Senin, 29 Desember 2014

RESOLUSI 2015



Huh hah!!
Sebenarnya aku tak tau apakah ada yang akan membaca tulisanku ini. Yang jelas aku suka menulis dan terserah jika saja publikasi yang aku lakukan ini belum mendapat respon. Mmm...setidaknya aku ingin menghargai diriku sendiri yang sebelumnya tak berani menulis di blog namun hanya berani bercerita panjang lebar di diary saja. Sebenarnya aku kurang menyukai sikap terlalu terbuka namun kini aku percaya bahwa apapun keinginan kita, salah satu hal paling penting yang harus kita lakukan adalah berani membaginya kepada orang lain.

######

TUGAS LATIHAN:
1. Terjemahkan kalimat dari tulisan blog tentang resolusi 2015 ini ke dalam bahasa Inggris: "Yang jelas aku suka menulis dan terserah jika saja publikasi yang aku lakukan ini belum mendapat respon."
2. Jawablah pertanyaan berikut berdasarkan tulisan blog tentang resolusi 2015.
(a) Tanggal berapa tercantum pada tulisan itu?
(b) Sebelumnya, di mana penulis hanya berani bercerita panjang lebar?
(c) Menurut penulis, apa salah satu hal paling penting yang harus kita lakukan, apa pun keinginan kita?
3. Teruskan tulisan blog tentang resolusi 2015 setelah kalimat terakhirnya.
Baris-baris data di halaman ini berasal dari sumber lain, bukan dari tulisan blog tentang resolusi 2015.

######

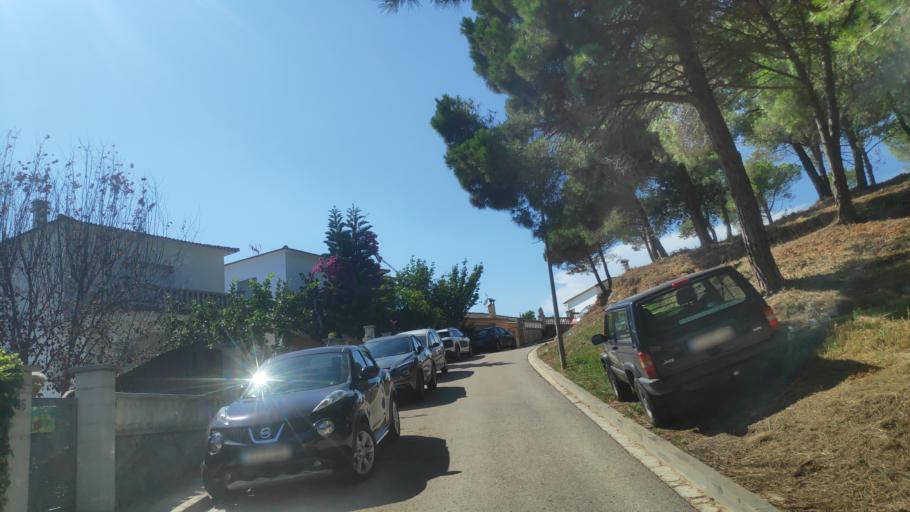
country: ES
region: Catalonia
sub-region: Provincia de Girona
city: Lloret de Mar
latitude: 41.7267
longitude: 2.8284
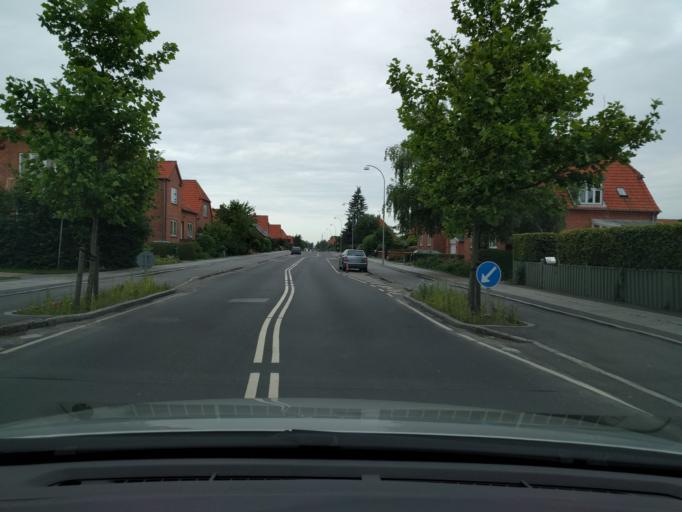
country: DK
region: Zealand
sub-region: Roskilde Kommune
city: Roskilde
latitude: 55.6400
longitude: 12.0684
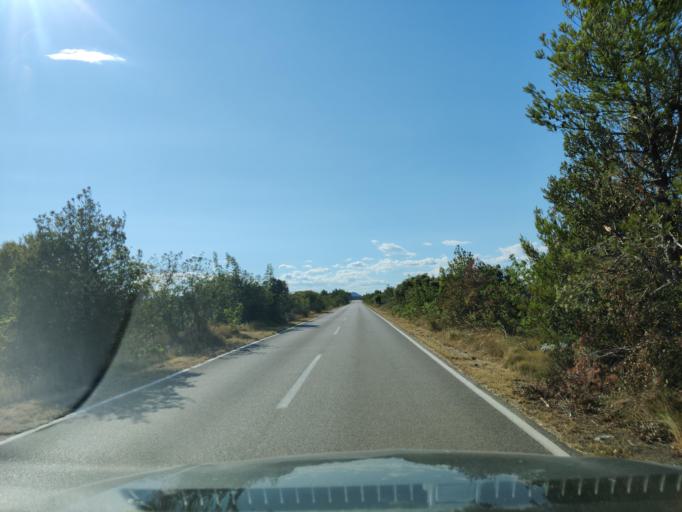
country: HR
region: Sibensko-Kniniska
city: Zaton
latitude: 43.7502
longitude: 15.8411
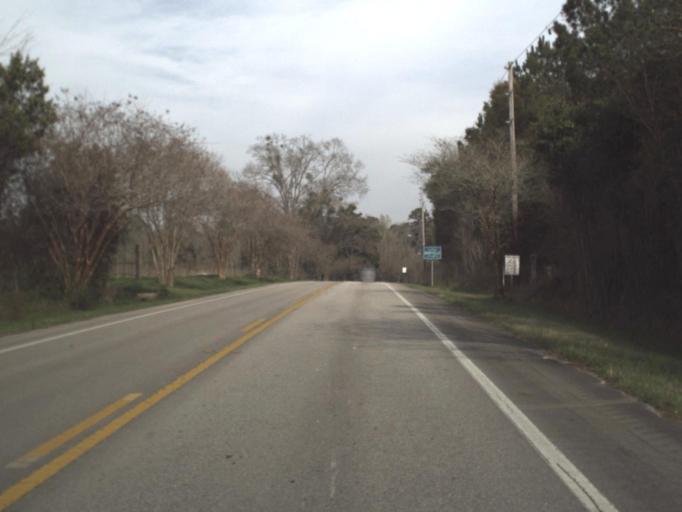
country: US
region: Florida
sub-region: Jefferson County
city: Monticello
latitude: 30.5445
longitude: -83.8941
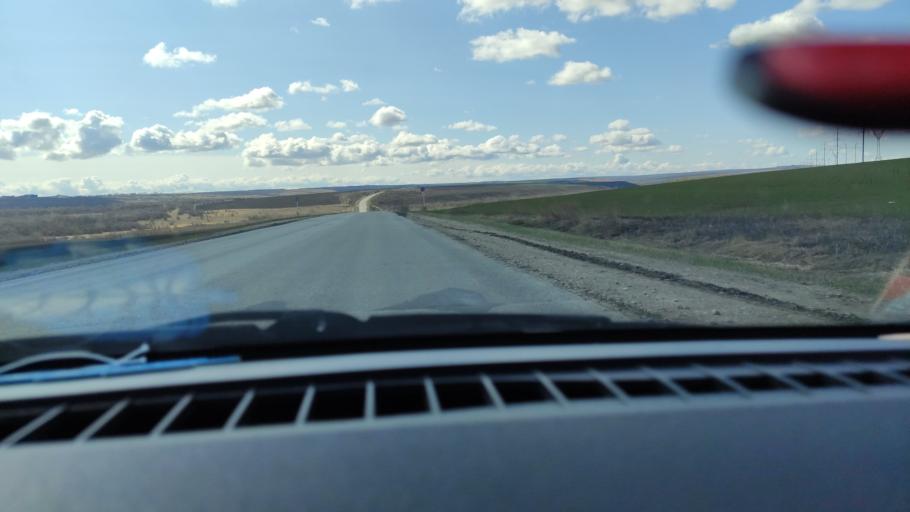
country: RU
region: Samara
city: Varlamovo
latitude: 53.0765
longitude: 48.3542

######

JAWABAN TUGAS:
1. What is clear is that I like writing, and it doesn't matter if this publication of mine hasn't gotten any response yet.

2.
(a) Senin, 29 Desember 2014.
(b) Di diary.
(c) Berani membagi keinginan itu kepada orang lain.

3.
Pasti ada yang kurang suka dengan blogger yang suka membagi cerita pribadinya. Tapi kini aku tahu bahwa seorang penulis buku diawali dengan menulis blog. Yeah itu adalah salah satu resolusiku untuk tahun 2015. Aku ingin menerbitkan 1 buku... dan memaksa diri untuk aktif menulis blog harus aku lakukan demi tercapainya targetku tahun depan. Selain itu, kan ceritanya aku sudah menikah ni... aku inginmembuktikan bahwa tak ada ceritanya bahwa sebuah pernikahan akan menghentikan mimpi salah satu atau bahkan keduanya. Intinya adalah, aku sangat setuju dengan –namanya aku lupa siapa- pendiri Body Shop. Bahwasanya suami istri harus saling melengkapi, mendukung untuk mencapai mimpi, baik itu mimpi pribadi maupun mimpi bersama. 
Itulah tujuan utamaku menulis artikel ini. Resolusi 2015. Mungkin sedikit klise. Tapi 1 Januari adalah hari lahirku sehingga momen tahun baru adalah waktu yang tepat khususnya untukku untuk kembali pada tujuan yang benar. So, langsung ajah ya..
Pertama...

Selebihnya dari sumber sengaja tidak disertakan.